Carroll v. State

TEAGUE, Judge

dissenting.

I am compelled to file this dissenting opinion because the majority opinion erroneously concludes that the State’s evidence that was presented in this cause is sufficient to establish beyond a reasonable doubt that prior to the sale of an obscene magazine to an undercover vice officer the appellant, Steven Wesley Carroll, knew the content and character of the magazine, i.e., that any rational trier of fact could find beyond a reasonable doubt that prior to the sale of the magazine in question the appellant had knowledge of the content and character of the magazine. The evidence that was adduced in this bench trial, however, was insufficient, not sufficient, to show that prior to the sale of the magazine in question to the undercover vice officer the appellant knew the content and character of the magazine, and I do not believe that any rational trier of fact could find that the evidence is sufficient to sustain the implicit finding of the trial judge, that prior to the sale of the magazine in question the appellant knew the content and character of the magazine.

On direct appeal, in an unpublished opinion, the Houston [First] Court of Appeals reversed the judgment of the trial court, holding that “Without the use of the unconstitutional presumption contained in Section 43.23(3), the evidence is insufficient to support a finding that the appellant knew the content and character of the magazine.” Carroll v. State, No. 01-83-0229-CR, September 27, 1984.

There is, however, nothing in the record on appeal to support the finding by the court of appeals, that in finding the appellant guilty the trial judge either expressly or implicitly invoked or applied in this cause the presumption provided by the provisions of V.T.C.A., Penal Code, Section 43.23(e). Thus, the majority opinion correctly finds that the court of appeals erred in holding that the trial judge implicitly invoked and applied in this cause the above presumption.

The majority opinion also correctly holds that to prove the offense of promotion of obscenity, see Y.T.C.A., Penal Code, Section 43.23, the State need not use or rely upon any particular kind of evidence as its proof; i.e., it may establish its case either by direct or circumstantial evidence or by a combination of both. In this instance, the State, in proving its case against the appellant, attempted to use both direct and circumstantial evidence. However, it failed *917dismally in its efforts to prove that before the magazine in question was sold to the undercover vice officer the appellant had knowledge of the content and character of the magazine.

[Records taken from a dataset]
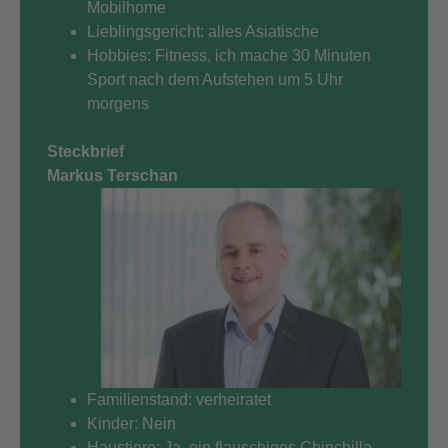
Mobilhome
Lieblingsgericht: alles Asiatische
Hobbies: Fitness, ich mache 30 Minuten
Sport nach dem Aufstehen um 5 Uhr
morgens
Steckbrief
Markus Terschan
Familienstand: verheiratet
Kinder: Nein
Haustiere: Ja, ein flauschiges Chinchilla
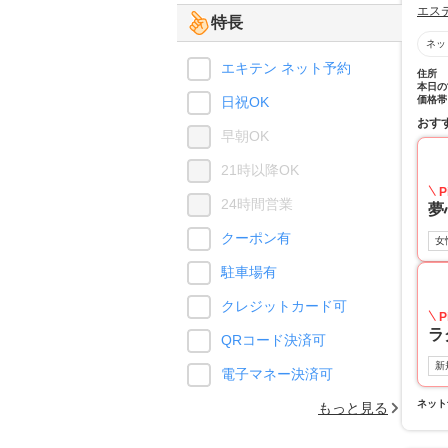
エス
特長
ネッ
エキテン ネット予約
住所
本日の
日祝OK
価格帯
おす
早朝OK
21時以降OK
P
24時間営業
夢
クーポン有
女
駐車場有
クレジットカード可
P
ラ
QRコード決済可
新
電子マネー決済可
ネット
もっと見る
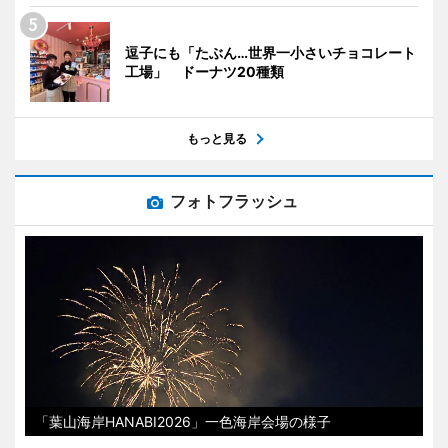
逗子にも「たぶん…世界一小さいチョコレート
工場」 ドーナツ20種類
もっと見る
フォトフラッシュ
「葉山海岸HANABI2026」一色海岸会場の様子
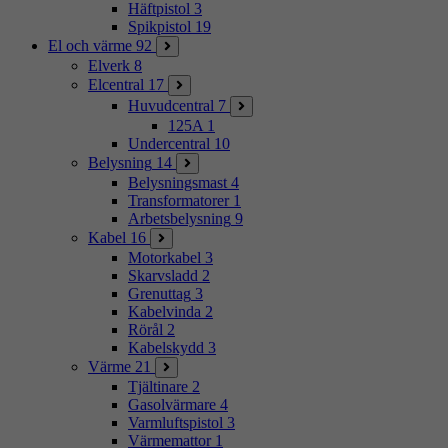
Häftpistol
3
Spikpistol
19
El och värme
92
Elverk
8
Elcentral
17
Huvudcentral
7
125A
1
Undercentral
10
Belysning
14
Belysningsmast
4
Transformatorer
1
Arbetsbelysning
9
Kabel
16
Motorkabel
3
Skarvsladd
2
Grenuttag
3
Kabelvinda
2
Rörål
2
Kabelskydd
3
Värme
21
Tjältinare
2
Gasolvärmare
4
Varmluftspistol
3
Värmemattor
1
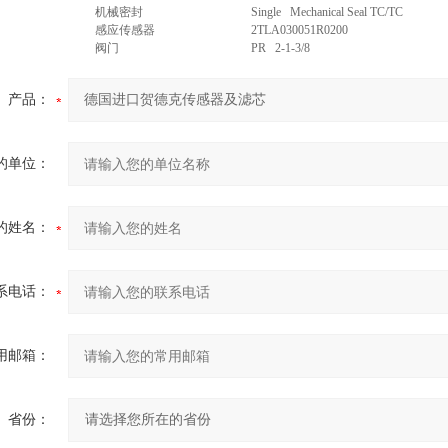
机械密封
Single Mechanical Seal TC/TC
感应传感器
2TLA030051R0200
阀门
PR 2-1-3/8
产品：
的单位：
的姓名：
系电话：
用邮箱：
省份：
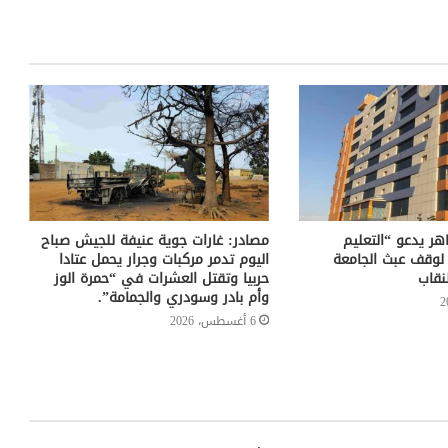
هر يدعو “التعليم
مصادر: غارات جوية عنيفة للجيش صباح
 لوقف عبث الجامعة
اليوم تدمر مركبات وجرار يحمل عتادا
نقاب
حربيا وتقتل العشرات في “حمرة الوز
وأم بادر وسودري والجمامة”.
6 أغسطس، 2026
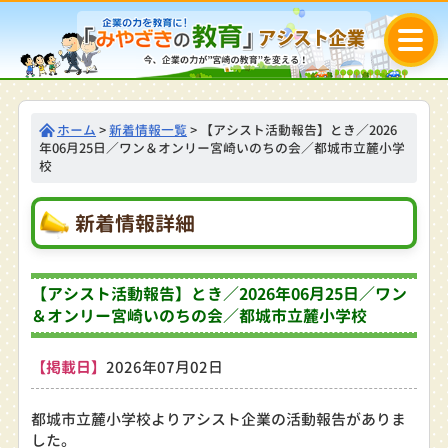
ホーム
>
新着情報一覧
> 【アシスト活動報告】とき／2026
年06月25日／ワン＆オンリー宮崎いのちの会／都城市立麓小学
校
新着情報詳細
【アシスト活動報告】とき／2026年06月25日／ワン
＆オンリー宮崎いのちの会／都城市立麓小学校
【掲載日】
2026年07月02日
都城市立麓小学校よりアシスト企業の活動報告がありま
した。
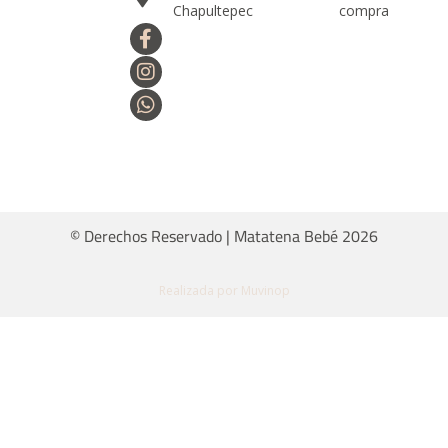
Chapultepec
compra
© Derechos Reservado | Matatena Bebé 2026
Realizada por Muvinop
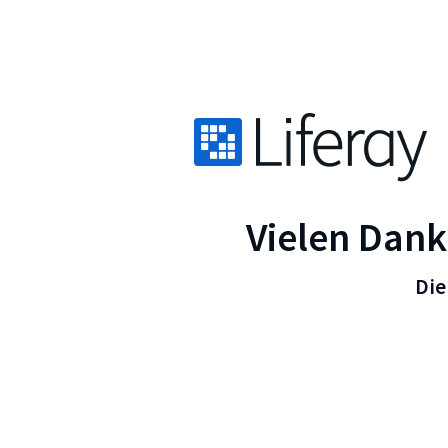
Vielen Dank
Die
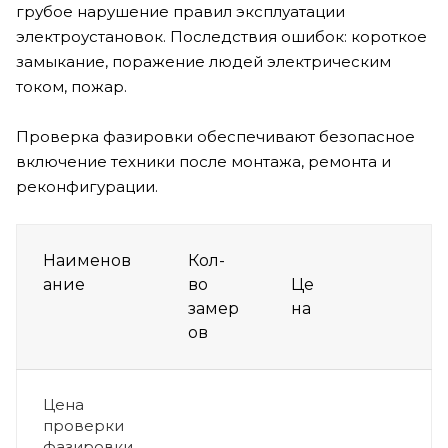
грубое нарушение правил эксплуатации
электроустановок. Последствия ошибок: короткое
замыкание, поражение людей электрическим
током, пожар.
Проверка фазировки обеспечивают безопасное
включение техники после монтажа, ремонта и
реконфигурации.
Наименов
Кол-
ание
во
Це
замер
на
ов
Цена
проверки
фазировки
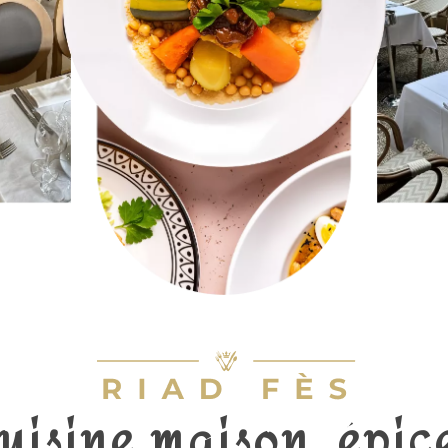
uisine maison, épic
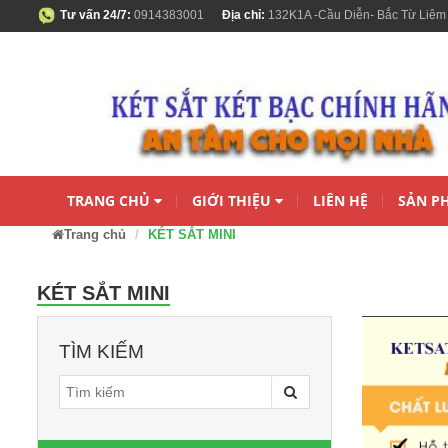
Tư vấn 24/7:
0914383001
Địa chỉ:
132K1A -Cầu Diễn- Bắc Từ Liêm
TRANG CHỦ
GIỚI THIỆU
LIÊN HỆ
SẢN P
Trang chủ
KÉT SẮT MINI
KÉT SẮT MINI
TÌM KIẾM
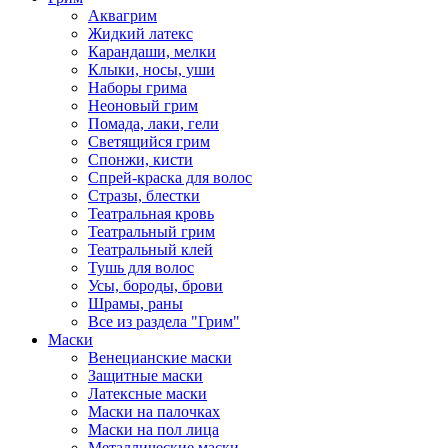
Аквагрим
Жидкий латекс
Карандаши, мелки
Клыки, носы, уши
Наборы грима
Неоновый грим
Помада, лаки, гели
Светящийся грим
Спонжи, кисти
Спрей-краска для волос
Стразы, блестки
Театральная кровь
Театральный грим
Театральный клей
Тушь для волос
Усы, бороды, брови
Шрамы, раны
Все из раздела "Грим"
Маски
Венецианские маски
Защитные маски
Латексные маски
Маски на палочках
Маски на пол лица
Металлические маски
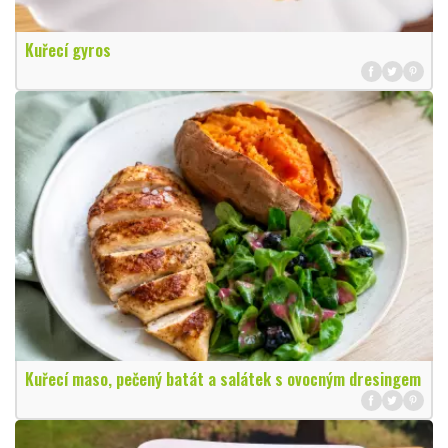
Kuřecí gyros
Kuřecí maso, pečený batát a salátek s ovocným dresingem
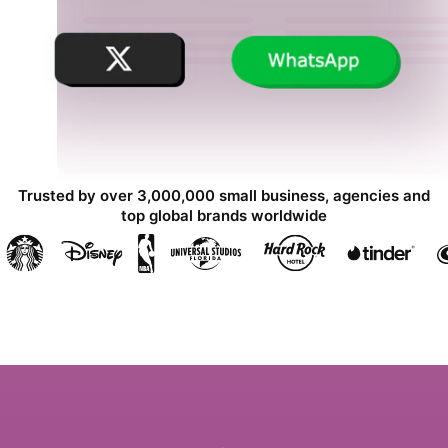
Trusted by over 3,000,000 small business, agencies and
top global brands worldwide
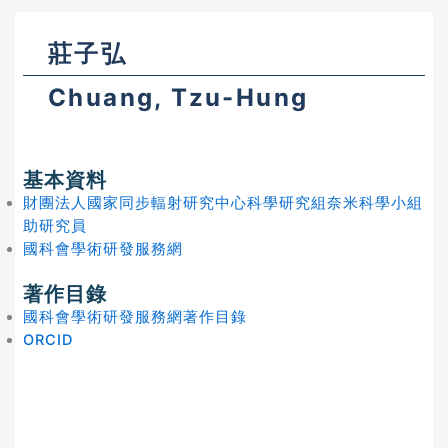
莊子弘
Chuang, Tzu-Hung
基本資料
財團法人國家同步輻射研究中心科學研究組奈米科學小組
助研究員
國科會學術研發服務網
著作目錄
國科會學術研發服務網著作目錄
ORCID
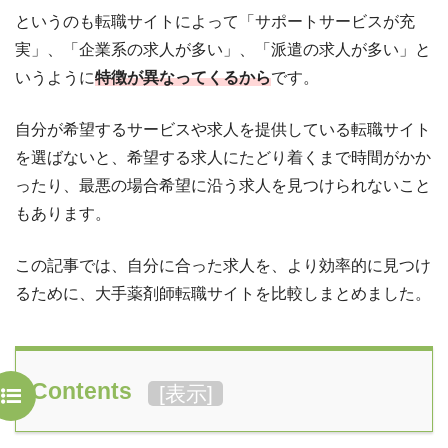
というのも転職サイトによって「サポートサービスが充
実」、「企業系の求人が多い」、「派遣の求人が多い」と
いうように
特徴が異なってくるから
です。
自分が希望するサービスや求人を提供している転職サイト
を選ばないと、希望する求人にたどり着くまで時間がかか
ったり、最悪の場合希望に沿う求人を見つけられないこと
もあります。
この記事では、自分に合った求人を、より効率的に見つけ
るために、大手薬剤師転職サイトを比較しまとめました。
Contents
[
表示
]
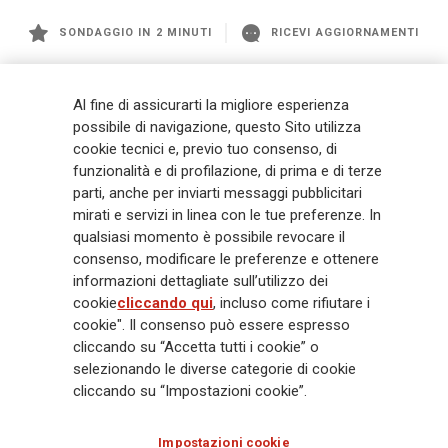
SONDAGGIO IN 2 MINUTI
RICEVI AGGIORNAMENTI
Generali
è uno dei maggiori player integrati di assicurazione e asset
Al fine di assicurarti la migliore esperienza
management a livello globale, con premi complessivi pari a € 98,1
possibile di navigazione, questo Sito utilizza
miliardi e € 900 miliardi di AUM nel 2025. Fondato nel 1831, con oltre 88
cookie tecnici e, previo tuo consenso, di
mila dipendenti e 163 mila agenti che servono 75 milioni di clienti, il
funzionalità e di profilazione, di prima e di terze
Gruppo ha una posizione di leadership in Europa e una presenza
crescente in Asia e America. Al centro della strategia di Generali c'è il suo
parti, anche per inviarti messaggi pubblicitari
impegno Lifetime Partner verso i clienti, realizzato attraverso soluzioni
mirati e servizi in linea con le tue preferenze. In
innovative e personalizzate, un'esperienza cliente di prima classe e le sue
qualsiasi momento è possibile revocare il
capacità di distribuzione globale digitalizzata. Il Gruppo ha
consenso, modificare le preferenze e ottenere
completamente integrato la sostenibilità in tutte le scelte strategiche, con
informazioni dettagliate sull’utilizzo dei
l'obiettivo di creare valore per tutti gli stakeholder mentre costruisce una
cookie
cliccando qui
, incluso come rifiutare i
società più equa e resiliente.
cookie". Il consenso può essere espresso
cliccando su “Accetta tutti i cookie” o
selezionando le diverse categorie di cookie
Legal Info
Cookie Policy
Privacy & GDPR
FATCA
cliccando su “Impostazioni cookie”.
EMIR exemption
Olocausto
Accessibilità
Whistleblowing
Impostazioni cookie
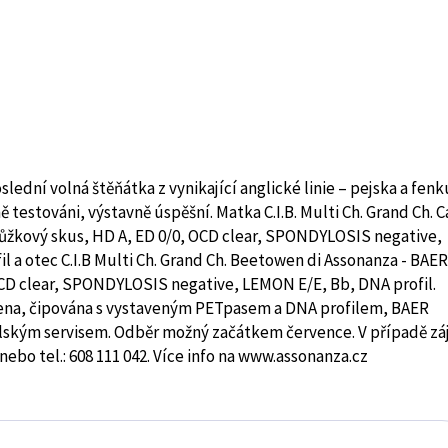
ední volná štěňátka z vynikající anglické linie – pejska a fenk
ě testováni, výstavně úspěšní. Matka C.I.B. Multi Ch. Grand Ch. C
 nůžkový skus, HD A, ED 0/0, OCD clear, SPONDYLOSIS negative,
a otec C.I.B Multi Ch. Grand Ch. Beetowen di Assonanza - BAER
 OCD clear, SPONDYLOSIS negative, LEMON E/E, Bb, DNA profil.
na, čipována s vystaveným PETpasem a DNA profilem, BAER
lským servisem. Odběr možný začátkem července. V případě z
bo tel.: 608 111 042. Více info na www.assonanza.cz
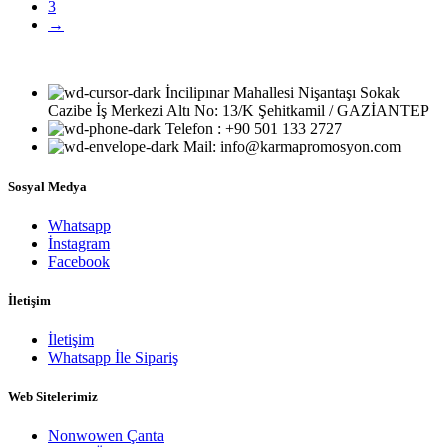
3
→
İncilipınar Mahallesi Nişantaşı Sokak
Cazibe İş Merkezi Altı No: 13/K Şehitkamil / GAZİANTEP
Telefon : +90 501 133 2727
Mail: info@karmapromosyon.com
Sosyal Medya
Whatsapp
İnstagram
Facebook
İletişim
İletişim
Whatsapp İle Sipariş
Web Sitelerimiz
Nonwowen Çanta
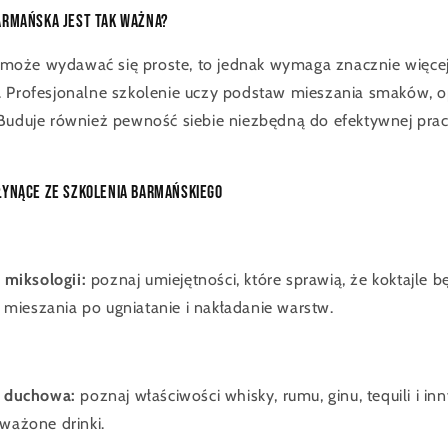
armańska jest tak ważna?
oże wydawać się proste, to jednak wymaga znacznie więcej 
 Profesjonalne szkolenie uczy podstaw mieszania smaków, op
 Buduje również pewność siebie niezbędną do efektywnej pr
łynące ze szkolenia barmańskiego
 miksologii:
poznaj umiejętności, które sprawią, że koktajle 
 mieszania po ugniatanie i nakładanie warstw.
 duchowa:
poznaj właściwości whisky, rumu, ginu, tequili i in
ważone drinki.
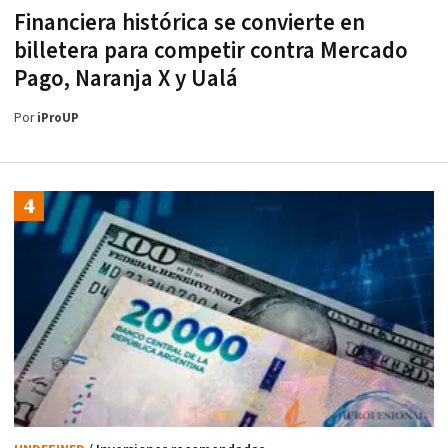
Financiera histórica se convierte en
billetera para competir contra Mercado
Pago, Naranja X y Ualá
Por
iProUP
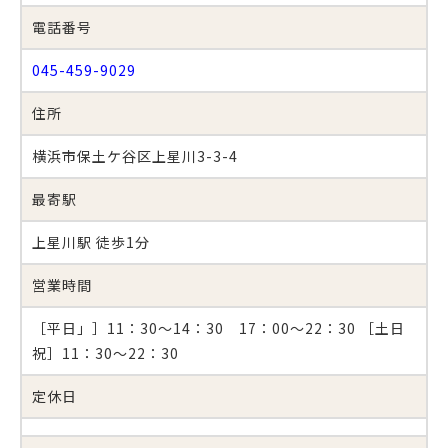
電話番号
045-459-9029
住所
横浜市保土ケ谷区上星川3-3-4
最寄駅
上星川駅 徒歩1分
営業時間
［平日」］11：30～14：30 17：00～22：30 ［土日
祝］11：30～22：30
定休日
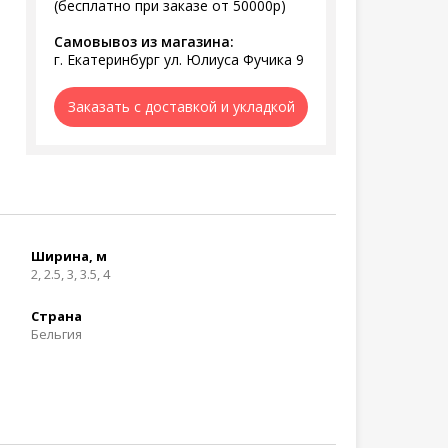
(бесплатно при заказе от 50000р)
Самовывоз из магазина:
г. Екатеринбург ул. Юлиуса Фучика 9
Заказать с доставкой и укладкой
Ширина, м
2, 2.5, 3, 3.5, 4
Страна
Бельгия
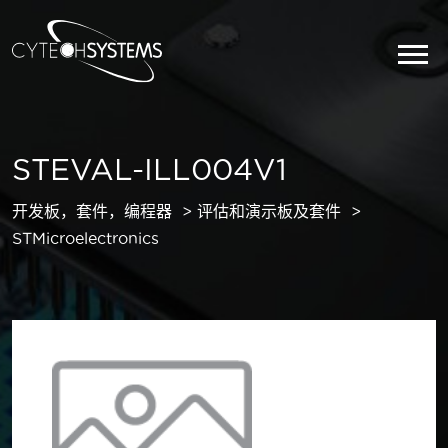
STEVAL-ILL004V1
开发板，套件，编程器
评估和演示板及套件
STMicroelectronics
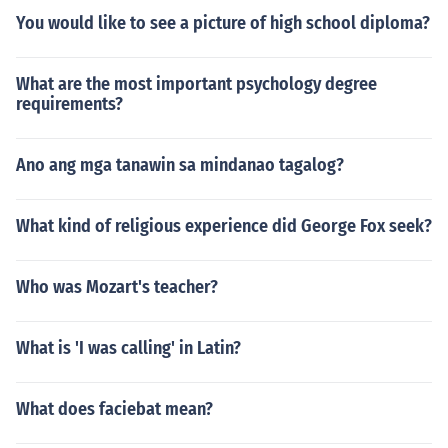
You would like to see a picture of high school diploma?
What are the most important psychology degree
requirements?
Ano ang mga tanawin sa mindanao tagalog?
What kind of religious experience did George Fox seek?
Who was Mozart's teacher?
What is 'I was calling' in Latin?
What does faciebat mean?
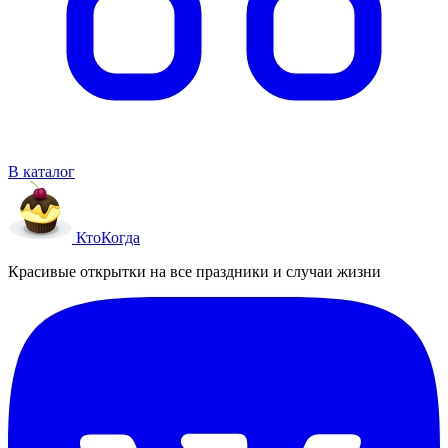
В каталог
Кто
Когда
Красивые открытки на все праздники и случаи жизни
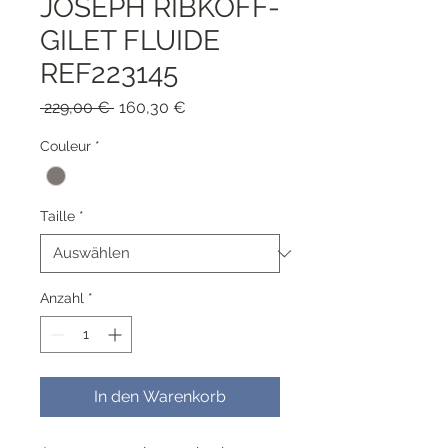
JOSEPH RIBKOFF-
GILET FLUIDE
REF223145
Standardpreis
Sale-
 229,00 € 
160,30 €
Preis
Couleur
*
Taille
*
Anzahl
*
In den Warenkorb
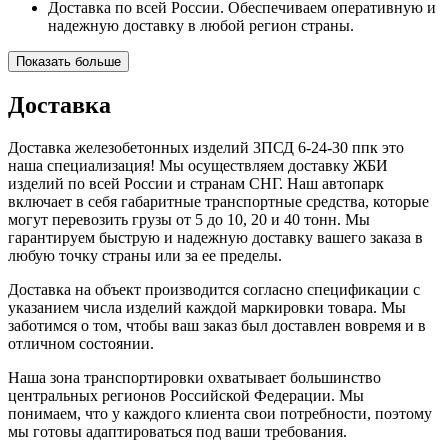
Доставка по всей России. Обеспечиваем оперативную и
надежную доставку в любой регион страны.
Показать больше
Доставка
Доставка железобетонных изделий 3ПСД 6-24-30 ппк это
наша специализация! Мы осуществляем доставку ЖБИ
изделий по всей России и странам СНГ. Наш автопарк
включает в себя габаритные транспортные средства, которые
могут перевозить грузы от 5 до 10, 20 и 40 тонн. Мы
гарантируем быструю и надежную доставку вашего заказа в
любую точку страны или за ее пределы.
Доставка на объект производится согласно спецификации с
указанием числа изделий каждой маркировки товара. Мы
заботимся о том, чтобы ваш заказ был доставлен вовремя и в
отличном состоянии.
Наша зона транспортировки охватывает большинство
центральных регионов Российской Федерации. Мы
понимаем, что у каждого клиента свои потребности, поэтому
мы готовы адаптироваться под ваши требования.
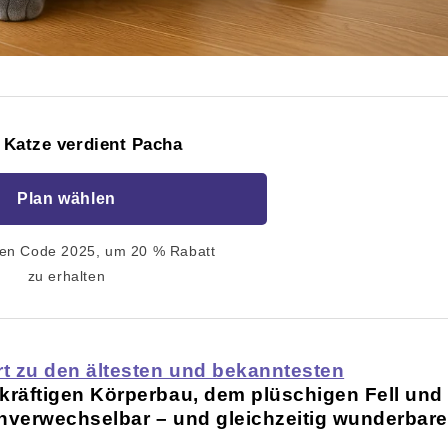
 Katze verdient Pacha
Plan wählen
en Code 2025, um 20 % Rabatt
zu erhalten
t zu den ältesten und bekanntesten
m kräftigen Körperbau, dem plüschigen Fell und
nverwechselbar – und gleichzeitig wunderbare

**Exercise set**.
#1 In the dissenting opinion, which court reversed the trial court's judgment on direct appeal?
#2 Put the lines of the records from the line with "You would like" up to and including the line with "In den Warenkorb" into a JSON list of strings, one string per line. Skip blank lines and leave out the pictures.

**Solutions for each task**.
#1 The Houston [First] Court of Appeals

#2
[
  "You would like to see a picture of high school diploma?",
  "What are the most important psychology degree",
  "requirements?",
  "Ano ang mga tanawin sa mindanao tagalog?",
  "What kind of religious experience did George Fox seek?",
  "Who was Mozart's teacher?",
  "What is 'I was calling' in Latin?",
  "What does faciebat mean?",
  "В каталог",
  "Кто",
  "Когда",
  "Красивые открытки на все праздники и случаи жизни",
  "JOSEPH RIBKOFF-",
  "GILET FLUIDE",
  "REF223145",
  "Standardpreis",
  "Sale-",
  " 229,00 € ",
  "160,30 €",
  "Preis",
  "Couleur",
  "*",
  "Taille",
  "*",
  "Anzahl",
  "*",
  "In den Warenkorb"
]